What is being asked: Skip all pictures. Write out the data below from its first line through the line that contains "A Hongkong questo".

Data in this exercise:

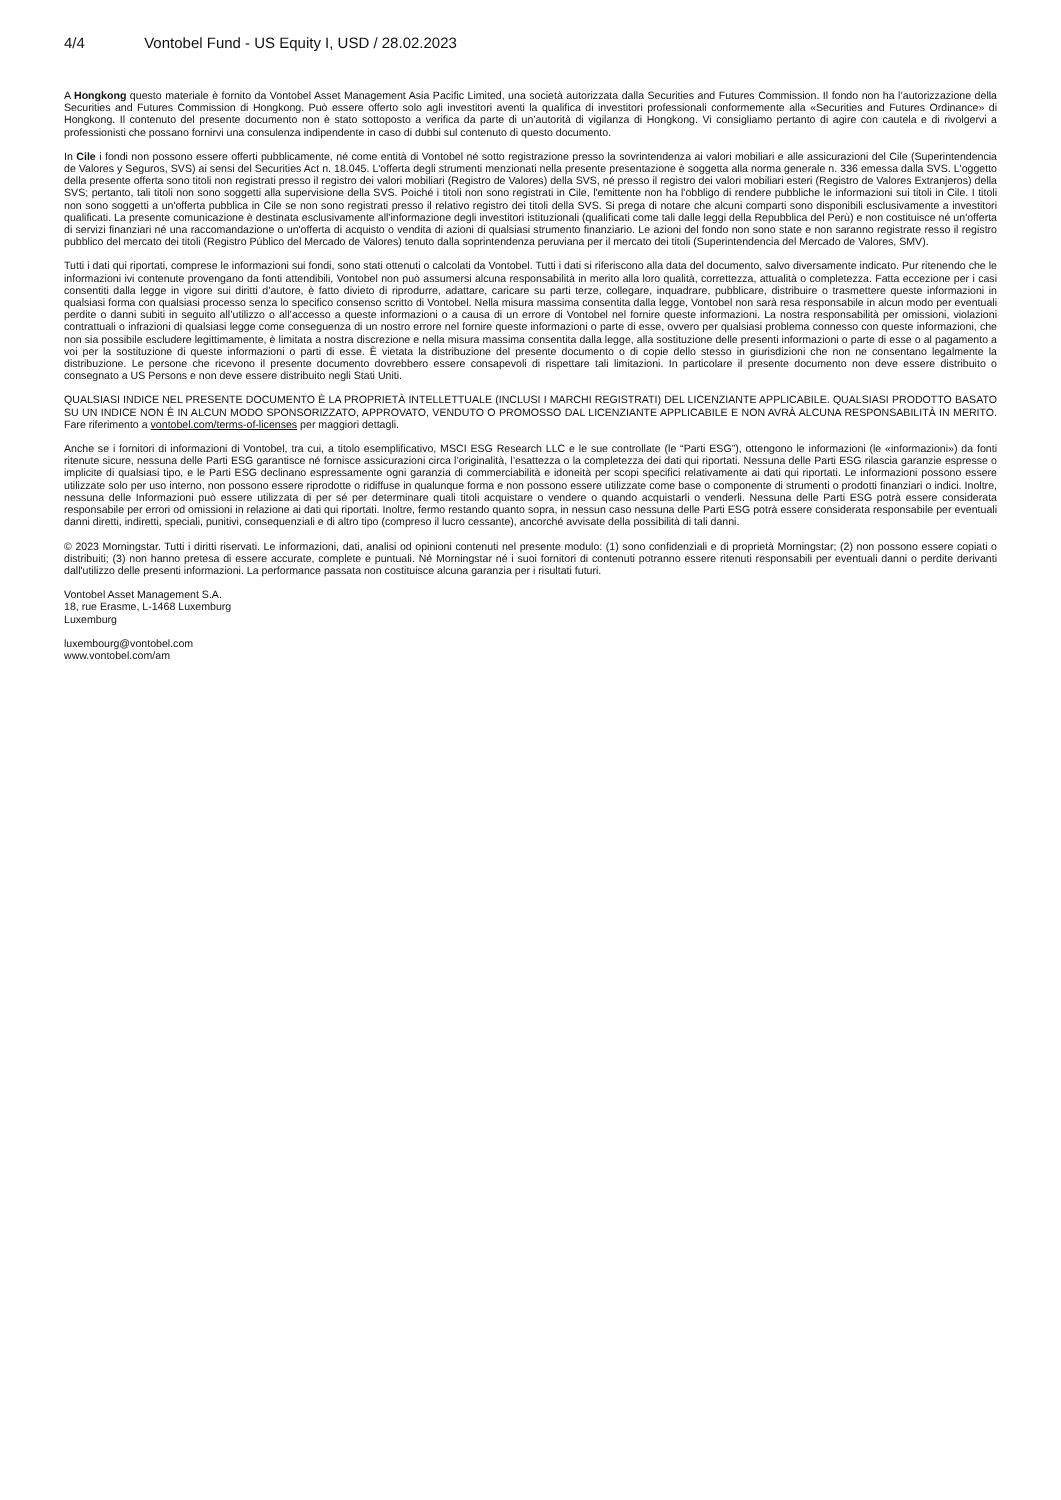4/4 Vontobel Fund - US Equity I, USD / 28.02.2023
A Hongkong questo materiale è fornito da Vontobel Asset Management Asia Pacific Limited, una società autorizzata dalla Securities and Futures Commission. Il fondo non ha l’autorizzazione della Securities and Futures Commission di Hongkong. Può essere offerto solo agli investitori aventi la qualifica di investitori professionali conformemente alla «Securities and Futures Ordinance» di Hongkong. Il contenuto del presente documento non è stato sottoposto a verifica da parte di un’autorità di vigilanza di Hongkong. Vi consigliamo pertanto di agire con cautela e di rivolgervi a professionisti che possano fornirvi una consulenza indipendente in caso di dubbi sul contenuto di questo documento.
In Cile i fondi non possono essere offerti pubblicamente, né come entità di Vontobel né sotto registrazione presso la sovrintendenza ai valori mobiliari e alle assicurazioni del Cile (Superintendencia de Valores y Seguros, SVS) ai sensi del Securities Act n. 18.045. L'offerta degli strumenti menzionati nella presente presentazione è soggetta alla norma generale n. 336 emessa dalla SVS. L'oggetto della presente offerta sono titoli non registrati presso il registro dei valori mobiliari (Registro de Valores) della SVS, né presso il registro dei valori mobiliari esteri (Registro de Valores Extranjeros) della SVS; pertanto, tali titoli non sono soggetti alla supervisione della SVS. Poiché i titoli non sono registrati in Cile, l'emittente non ha l'obbligo di rendere pubbliche le informazioni sui titoli in Cile. I titoli non sono soggetti a un'offerta pubblica in Cile se non sono registrati presso il relativo registro dei titoli della SVS. Si prega di notare che alcuni comparti sono disponibili esclusivamente a investitori qualificati. La presente comunicazione è destinata esclusivamente all'informazione degli investitori istituzionali (qualificati come tali dalle leggi della Repubblica del Perù) e non costituisce né un'offerta di servizi finanziari né una raccomandazione o un'offerta di acquisto o vendita di azioni di qualsiasi strumento finanziario. Le azioni del fondo non sono state e non saranno registrate resso il registro pubblico del mercato dei titoli (Registro Público del Mercado de Valores) tenuto dalla soprintendenza peruviana per il mercato dei titoli (Superintendencia del Mercado de Valores, SMV).
Tutti i dati qui riportati, comprese le informazioni sui fondi, sono stati ottenuti o calcolati da Vontobel. Tutti i dati si riferiscono alla data del documento, salvo diversamente indicato. Pur ritenendo che le informazioni ivi contenute provengano da fonti attendibili, Vontobel non può assumersi alcuna responsabilità in merito alla loro qualità, correttezza, attualità o completezza. Fatta eccezione per i casi consentiti dalla legge in vigore sui diritti d’autore, è fatto divieto di riprodurre, adattare, caricare su parti terze, collegare, inquadrare, pubblicare, distribuire o trasmettere queste informazioni in qualsiasi forma con qualsiasi processo senza lo specifico consenso scritto di Vontobel. Nella misura massima consentita dalla legge, Vontobel non sarà resa responsabile in alcun modo per eventuali perdite o danni subiti in seguito all’utilizzo o all’accesso a queste informazioni o a causa di un errore di Vontobel nel fornire queste informazioni. La nostra responsabilità per omissioni, violazioni contrattuali o infrazioni di qualsiasi legge come conseguenza di un nostro errore nel fornire queste informazioni o parte di esse, ovvero per qualsiasi problema connesso con queste informazioni, che non sia possibile escludere legittimamente, è limitata a nostra discrezione e nella misura massima consentita dalla legge, alla sostituzione delle presenti informazioni o parte di esse o al pagamento a voi per la sostituzione di queste informazioni o parti di esse. È vietata la distribuzione del presente documento o di copie dello stesso in giurisdizioni che non ne consentano legalmente la distribuzione. Le persone che ricevono il presente documento dovrebbero essere consapevoli di rispettare tali limitazioni. In particolare il presente documento non deve essere distribuito o consegnato a US Persons e non deve essere distribuito negli Stati Uniti.
QUALSIASI INDICE NEL PRESENTE DOCUMENTO È LA PROPRIETÀ INTELLETTUALE (INCLUSI I MARCHI REGISTRATI) DEL LICENZIANTE APPLICABILE. QUALSIASI PRODOTTO BASATO SU UN INDICE NON È IN ALCUN MODO SPONSORIZZATO, APPROVATO, VENDUTO O PROMOSSO DAL LICENZIANTE APPLICABILE E NON AVRÀ ALCUNA RESPONSABILITÀ IN MERITO. Fare riferimento a vontobel.com/terms-of-licenses per maggiori dettagli.
Anche se i fornitori di informazioni di Vontobel, tra cui, a titolo esemplificativo, MSCI ESG Research LLC e le sue controllate (le “Parti ESG”), ottengono le informazioni (le «informazioni») da fonti ritenute sicure, nessuna delle Parti ESG garantisce né fornisce assicurazioni circa l’originalità, l’esattezza o la completezza dei dati qui riportati. Nessuna delle Parti ESG rilascia garanzie espresse o implicite di qualsiasi tipo, e le Parti ESG declinano espressamente ogni garanzia di commerciabilità e idoneità per scopi specifici relativamente ai dati qui riportati. Le informazioni possono essere utilizzate solo per uso interno, non possono essere riprodotte o ridiffuse in qualunque forma e non possono essere utilizzate come base o componente di strumenti o prodotti finanziari o indici. Inoltre, nessuna delle Informazioni può essere utilizzata di per sé per determinare quali titoli acquistare o vendere o quando acquistarli o venderli. Nessuna delle Parti ESG potrà essere considerata responsabile per errori od omissioni in relazione ai dati qui riportati. Inoltre, fermo restando quanto sopra, in nessun caso nessuna delle Parti ESG potrà essere considerata responsabile per eventuali danni diretti, indiretti, speciali, punitivi, consequenziali e di altro tipo (compreso il lucro cessante), ancorché avvisate della possibilità di tali danni.
© 2023 Morningstar. Tutti i diritti riservati. Le informazioni, dati, analisi od opinioni contenuti nel presente modulo: (1) sono confidenziali e di proprietà Morningstar; (2) non possono essere copiati o distribuiti; (3) non hanno pretesa di essere accurate, complete e puntuali. Né Morningstar né i suoi fornitori di contenuti potranno essere ritenuti responsabili per eventuali danni o perdite derivanti dall'utilizzo delle presenti informazioni. La performance passata non costituisce alcuna garanzia per i risultati futuri.
Vontobel Asset Management S.A.
18, rue Erasme, L-1468 Luxemburg
Luxemburg
luxembourg@vontobel.com
www.vontobel.com/am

Worked solution:
4/4 Vontobel Fund - US Equity I, USD / 28.02.2023
A Hongkong questo materiale è fornito da Vontobel Asset Management Asia Pacific Limited, una società autorizzata dalla Securities and Futures Commission. Il fondo non ha l’autorizzazione della Securities and Futures Commission di Hongkong. Può essere offerto solo agli investitori aventi la qualifica di investitori professionali conformemente alla «Securities and Futures Ordinance» di Hongkong. Il contenuto del presente documento non è stato sottoposto a verifica da parte di un’autorità di vigilanza di Hongkong. Vi consigliamo pertanto di agire con cautela e di rivolgervi a professionisti che possano fornirvi una consulenza indipendente in caso di dubbi sul contenuto di questo documento.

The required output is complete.